What Provenance is
The problem, the thesis, the five modules, and the two channels — what Provenance actually is. · 5 min read
Welcome to Provenance — a system of record for claims, built around one idea: outreach that can't say what it can't prove. This article is the front door. It explains the problem we're solving, the thesis behind the design, and the pieces you'll meet as you explore.
The problem
Ultra-personalization breaks human review. You can't legally read 100,000 unique messages, so in claims-heavy domains (health-tech, finance, anything regulated) you're forced to choose: generic-but-reviewed, or personal-but-unverified. The real bottleneck isn't writing — it's verification at scale. Once every message is unique, no human can stand behind what each one says.
The thesis
Provenance flips the trade-off: instead of reviewing output after the fact, it makes the system unable to assert anything it can't ground in an approved source. Personalization is then free to optimize — but only inside the truth boundary. An AI move can't win by saying something it can't prove, because an unprovable variant is never admitted to the pool in the first place.
The five modules
Provenance is built from five modules. Each one has its own help article — follow the link to go deeper.

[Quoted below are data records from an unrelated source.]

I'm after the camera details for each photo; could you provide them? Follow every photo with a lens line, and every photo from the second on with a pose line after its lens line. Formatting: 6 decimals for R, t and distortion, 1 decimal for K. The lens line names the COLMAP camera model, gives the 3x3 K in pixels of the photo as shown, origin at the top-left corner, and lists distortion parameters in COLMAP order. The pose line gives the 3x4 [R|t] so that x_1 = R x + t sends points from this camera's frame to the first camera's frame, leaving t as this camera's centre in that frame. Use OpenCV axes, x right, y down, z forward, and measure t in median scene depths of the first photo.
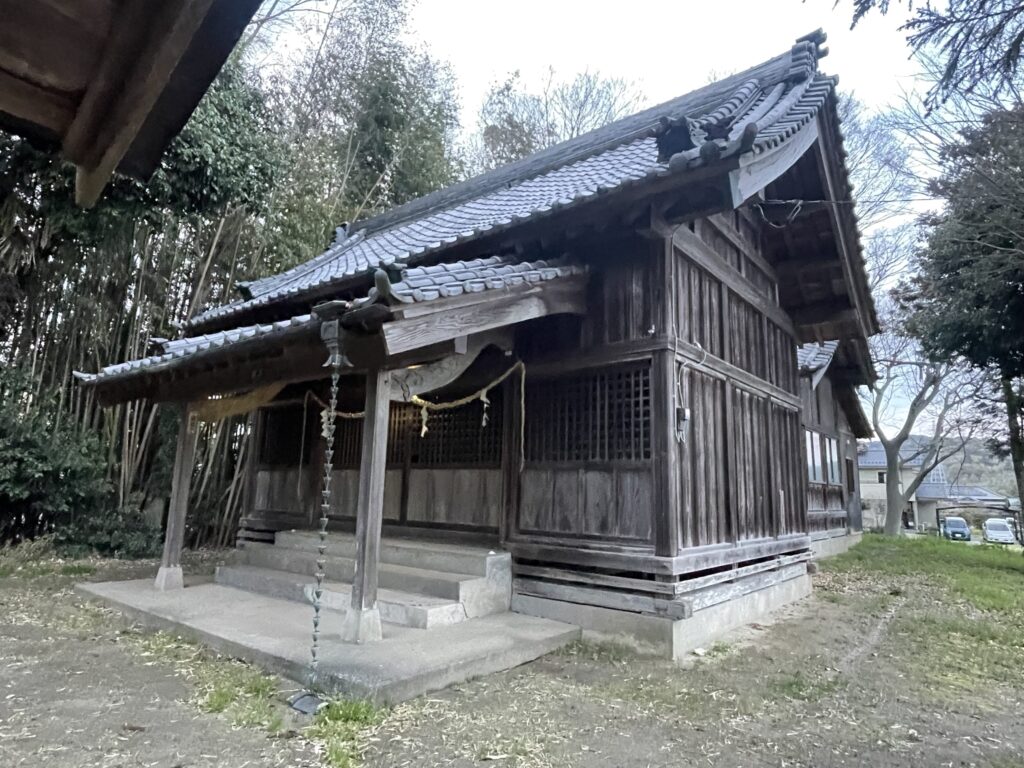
lens RADIAL K [[619.5, 0, 510.0], [0, 619.5, 382.1], [0, 0, 1]] dist [-0.009087, -0.000830]
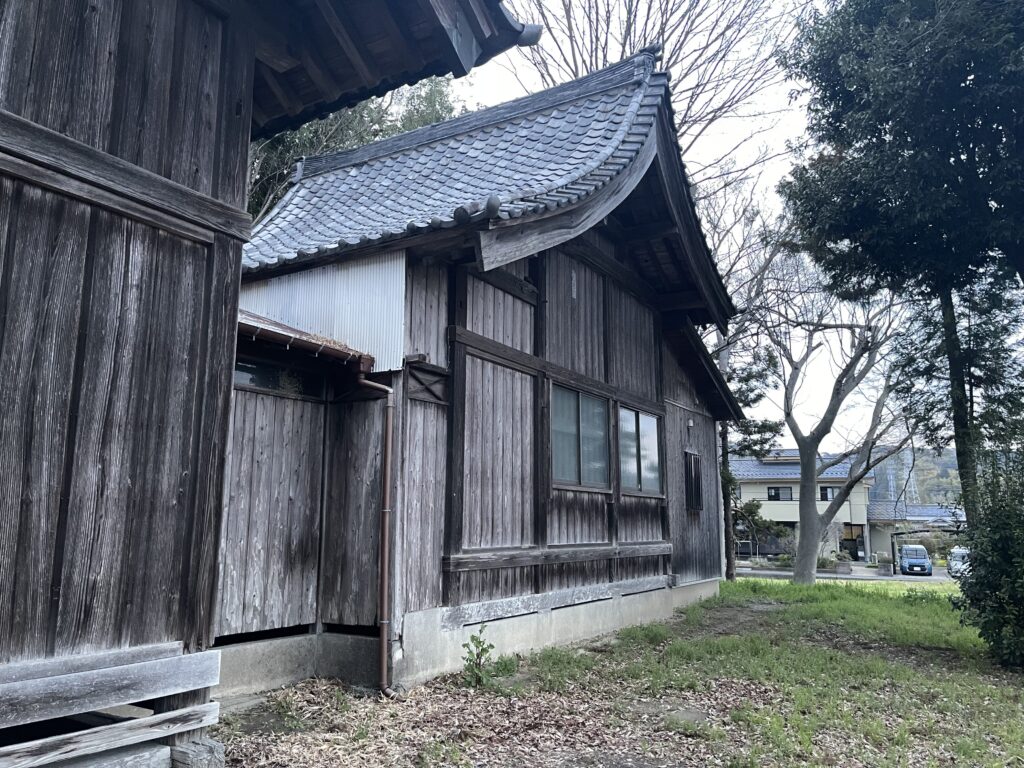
lens RADIAL K [[766.0, 0, 509.1], [0, 766.0, 382.0], [0, 0, 1]] dist [0.072700, -0.090439]
pose [[0.992258, 0.008511, 0.123904, 0.192172], [-0.008746, 0.999961, 0.001354, 0.039012], [-0.123888, -0.002427, 0.992293, 0.201737]]
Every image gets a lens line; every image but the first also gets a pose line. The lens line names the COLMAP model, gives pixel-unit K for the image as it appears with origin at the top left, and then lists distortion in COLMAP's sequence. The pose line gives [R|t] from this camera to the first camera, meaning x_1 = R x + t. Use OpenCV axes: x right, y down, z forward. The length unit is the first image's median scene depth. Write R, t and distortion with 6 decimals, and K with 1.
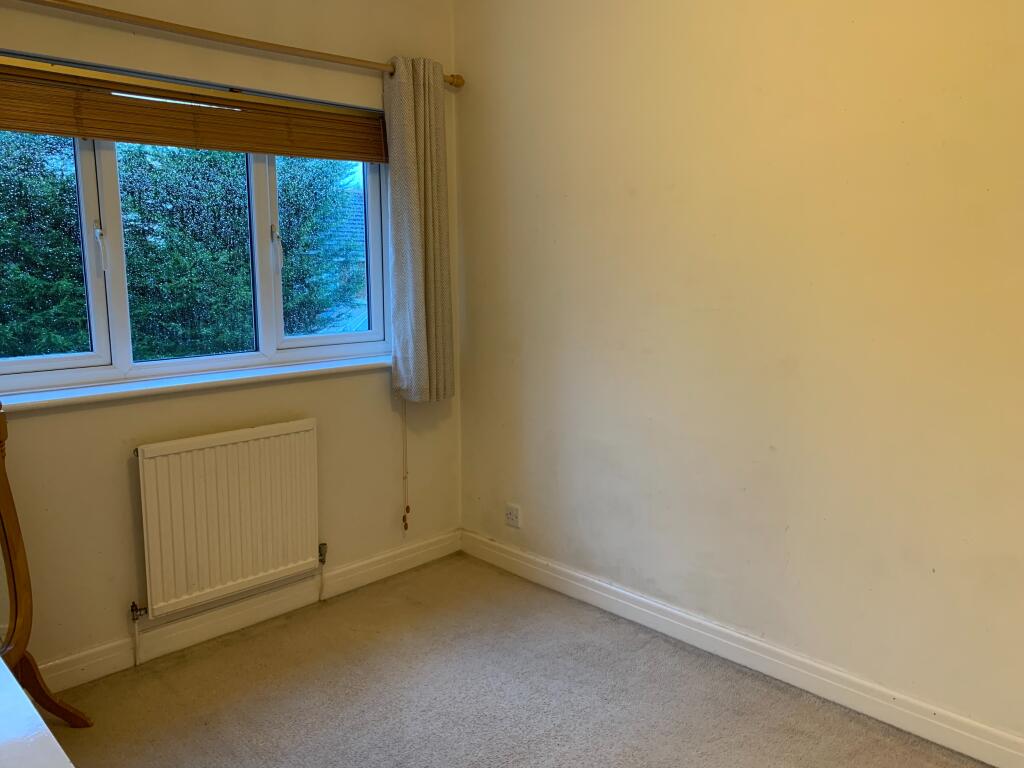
lens RADIAL K [[789.0, 0, 512.0], [0, 789.0, 384.0], [0, 0, 1]] dist [-0.008599, -0.000756]
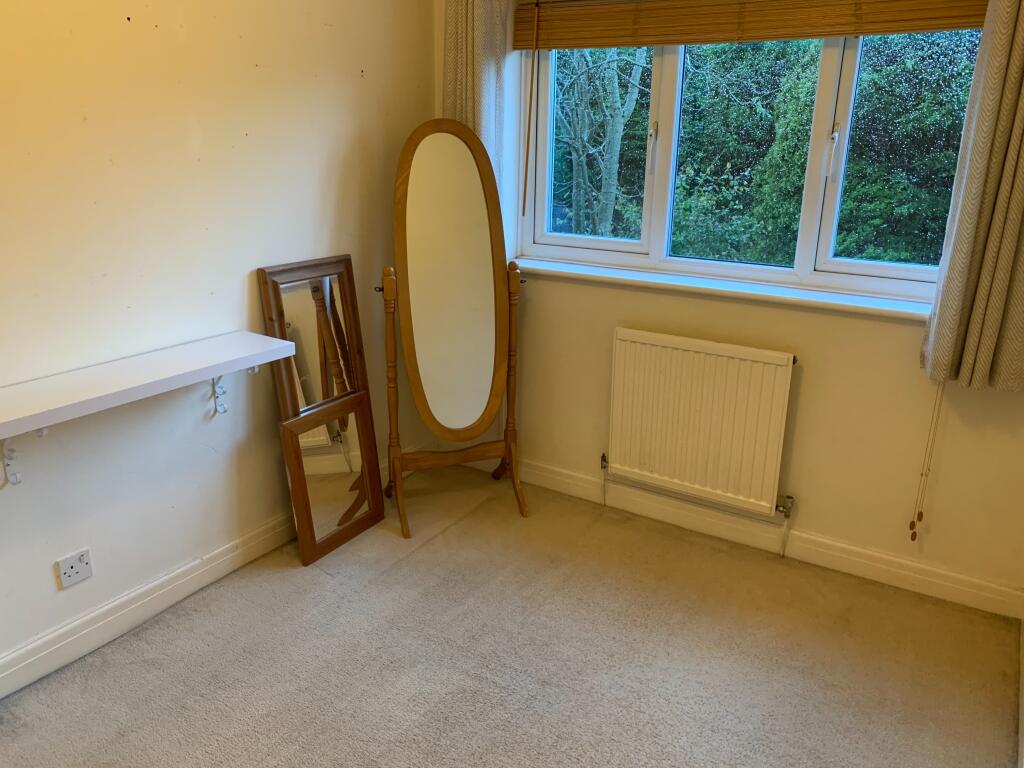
lens RADIAL K [[789.0, 0, 512.0], [0, 789.0, 384.0], [0, 0, 1]] dist [-0.008599, -0.000756]
pose [[0.206615, 0.307228, -0.928936, 0.488721], [-0.165904, 0.946675, 0.276194, -0.111688], [0.964254, 0.097048, 0.246567, 0.480885]]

| Claims Library | Approved source documents become atomic claims, each bound to a verbatim source span — a versioned claim–evidence graph. Read more → |
| The Gate | Decompose → retrieve → NLI → calibrated ensemble → compliance rules → a green/amber/red ledger. A blocked claim never becomes a sendable variant. Read more → |
| The Optimizer | A contextual bandit that learns the best verified variant per segment — the ungated arm is out of the pool by construction. Read more → |
| Drift Monitor | On a source change or legal-hold flip, it surgically re-verifies only the affected claims and pauses the dependent variants. Read more → |
| Assurance Lab | An adversarial harness that proves the Gate works — it runs trap claims through the real Gate and beats a single-judge baseline. Read more → |
The two channels
The same Gate governs outreach across two channels: the email campaign (the bandit optimizes verified variants per segment) and the website (a personalized page that renders only Gate-passed claims). The same claim_id gets the same verdict on both channels — the truth boundary doesn't change when the surface does.
What kind of demo this is
Everything here is a deterministic, offline-by-default, 100%-synthetic demo. "Live" means a seed-locked replay — given the global seed, every run is byte-identical. It runs with no API key and sends no real email. There is no real PII: the recipients, profiles, and facts are synthetic.
- Deterministic — seed-locked; re-running the pipeline produces identical artifacts.
- Offline by default — no network and no API key required (an optional "rich" profile can use real models, and an optional live news connector exists, both off by default).
- Synthetic — no real PII; the demo tenant and its data are fabricated for the showcase.